Please show each line below that contains the string "seguridad", treating uppercase and lowercase letters as different.

——————

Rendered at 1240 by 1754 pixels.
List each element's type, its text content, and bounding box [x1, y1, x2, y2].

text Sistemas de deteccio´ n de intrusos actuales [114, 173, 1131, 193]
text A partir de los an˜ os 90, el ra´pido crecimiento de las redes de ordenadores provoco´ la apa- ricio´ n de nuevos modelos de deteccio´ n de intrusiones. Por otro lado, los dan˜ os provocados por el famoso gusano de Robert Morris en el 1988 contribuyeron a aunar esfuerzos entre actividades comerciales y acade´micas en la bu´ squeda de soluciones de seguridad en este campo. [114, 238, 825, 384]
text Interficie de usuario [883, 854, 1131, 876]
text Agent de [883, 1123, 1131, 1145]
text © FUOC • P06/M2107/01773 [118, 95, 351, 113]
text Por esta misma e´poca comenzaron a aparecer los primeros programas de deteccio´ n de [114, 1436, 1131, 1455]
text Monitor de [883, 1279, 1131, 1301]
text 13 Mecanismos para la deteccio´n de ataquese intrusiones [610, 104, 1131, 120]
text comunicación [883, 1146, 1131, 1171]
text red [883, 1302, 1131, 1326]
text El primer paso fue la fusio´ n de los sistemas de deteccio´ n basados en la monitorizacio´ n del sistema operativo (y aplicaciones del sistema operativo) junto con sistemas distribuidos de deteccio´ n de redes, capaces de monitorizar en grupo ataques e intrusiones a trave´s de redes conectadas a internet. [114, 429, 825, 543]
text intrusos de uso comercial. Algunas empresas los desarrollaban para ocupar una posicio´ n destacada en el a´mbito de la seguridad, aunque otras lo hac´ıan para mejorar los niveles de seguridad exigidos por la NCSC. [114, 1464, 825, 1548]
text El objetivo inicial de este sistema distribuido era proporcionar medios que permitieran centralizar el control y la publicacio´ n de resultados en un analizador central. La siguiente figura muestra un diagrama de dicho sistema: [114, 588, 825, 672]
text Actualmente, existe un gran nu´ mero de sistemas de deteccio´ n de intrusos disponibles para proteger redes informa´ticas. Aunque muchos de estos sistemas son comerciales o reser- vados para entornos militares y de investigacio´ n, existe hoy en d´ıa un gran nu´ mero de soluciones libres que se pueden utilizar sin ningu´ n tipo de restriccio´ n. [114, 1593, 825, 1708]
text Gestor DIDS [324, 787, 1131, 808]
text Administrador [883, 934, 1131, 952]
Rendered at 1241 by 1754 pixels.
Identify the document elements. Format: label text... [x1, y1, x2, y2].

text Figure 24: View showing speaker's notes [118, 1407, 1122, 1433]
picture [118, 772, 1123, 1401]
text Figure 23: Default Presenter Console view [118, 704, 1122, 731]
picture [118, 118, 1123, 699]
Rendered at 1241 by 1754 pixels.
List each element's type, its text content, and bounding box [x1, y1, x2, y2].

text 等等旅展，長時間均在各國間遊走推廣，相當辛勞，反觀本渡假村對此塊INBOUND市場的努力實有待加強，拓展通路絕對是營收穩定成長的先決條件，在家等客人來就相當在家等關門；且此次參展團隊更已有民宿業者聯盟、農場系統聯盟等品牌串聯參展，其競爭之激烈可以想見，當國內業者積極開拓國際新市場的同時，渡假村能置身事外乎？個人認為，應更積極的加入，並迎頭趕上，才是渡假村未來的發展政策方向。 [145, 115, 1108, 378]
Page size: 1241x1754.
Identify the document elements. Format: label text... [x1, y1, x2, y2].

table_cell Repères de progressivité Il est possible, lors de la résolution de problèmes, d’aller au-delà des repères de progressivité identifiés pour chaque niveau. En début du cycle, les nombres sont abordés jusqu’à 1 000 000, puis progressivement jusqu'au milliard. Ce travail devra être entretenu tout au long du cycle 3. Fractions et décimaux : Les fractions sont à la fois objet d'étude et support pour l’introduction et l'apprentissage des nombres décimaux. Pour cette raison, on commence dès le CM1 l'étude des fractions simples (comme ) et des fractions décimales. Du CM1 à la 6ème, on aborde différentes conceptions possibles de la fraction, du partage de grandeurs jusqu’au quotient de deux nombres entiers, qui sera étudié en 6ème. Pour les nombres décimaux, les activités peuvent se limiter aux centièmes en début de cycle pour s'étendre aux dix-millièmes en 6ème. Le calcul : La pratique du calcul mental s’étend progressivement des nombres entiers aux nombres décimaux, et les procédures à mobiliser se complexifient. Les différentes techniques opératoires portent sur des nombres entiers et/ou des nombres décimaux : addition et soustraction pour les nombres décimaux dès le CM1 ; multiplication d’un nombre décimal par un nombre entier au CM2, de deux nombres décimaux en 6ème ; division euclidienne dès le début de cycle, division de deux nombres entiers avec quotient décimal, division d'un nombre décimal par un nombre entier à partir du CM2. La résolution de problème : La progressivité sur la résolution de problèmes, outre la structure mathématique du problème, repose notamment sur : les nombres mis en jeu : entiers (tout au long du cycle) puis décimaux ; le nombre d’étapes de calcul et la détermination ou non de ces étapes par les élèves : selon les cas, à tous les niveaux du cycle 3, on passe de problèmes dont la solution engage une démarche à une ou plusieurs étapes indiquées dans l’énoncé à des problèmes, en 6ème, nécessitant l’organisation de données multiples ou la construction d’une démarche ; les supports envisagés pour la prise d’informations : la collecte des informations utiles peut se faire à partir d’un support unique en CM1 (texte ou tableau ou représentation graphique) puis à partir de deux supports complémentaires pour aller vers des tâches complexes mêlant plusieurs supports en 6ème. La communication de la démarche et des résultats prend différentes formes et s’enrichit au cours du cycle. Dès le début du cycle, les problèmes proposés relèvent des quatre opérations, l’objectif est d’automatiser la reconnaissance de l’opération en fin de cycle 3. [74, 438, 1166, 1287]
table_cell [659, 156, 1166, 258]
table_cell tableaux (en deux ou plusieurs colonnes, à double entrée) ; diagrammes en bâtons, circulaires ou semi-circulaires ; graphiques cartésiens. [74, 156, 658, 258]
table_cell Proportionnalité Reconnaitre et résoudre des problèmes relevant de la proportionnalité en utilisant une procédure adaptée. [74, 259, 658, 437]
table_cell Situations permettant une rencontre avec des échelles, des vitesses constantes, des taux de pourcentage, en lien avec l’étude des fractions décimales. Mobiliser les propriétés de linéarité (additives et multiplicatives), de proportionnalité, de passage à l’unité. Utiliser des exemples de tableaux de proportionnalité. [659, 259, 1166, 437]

——————

> [Exercise response]
text A partir de los an˜ os 90, el ra´pido crecimiento de las redes de ordenadores provoco´ la apa- ricio´ n de nuevos modelos de deteccio´ n de intrusiones. Por otro lado, los dan˜ os provocados por el famoso gusano de Robert Morris en el 1988 contribuyeron a aunar esfuerzos entre actividades comerciales y acade´micas en la bu´ squeda de soluciones de seguridad en este campo. [114, 238, 825, 384]
text intrusos de uso comercial. Algunas empresas los desarrollaban para ocupar una posicio´ n destacada en el a´mbito de la seguridad, aunque otras lo hac´ıan para mejorar los niveles de seguridad exigidos por la NCSC. [114, 1464, 825, 1548]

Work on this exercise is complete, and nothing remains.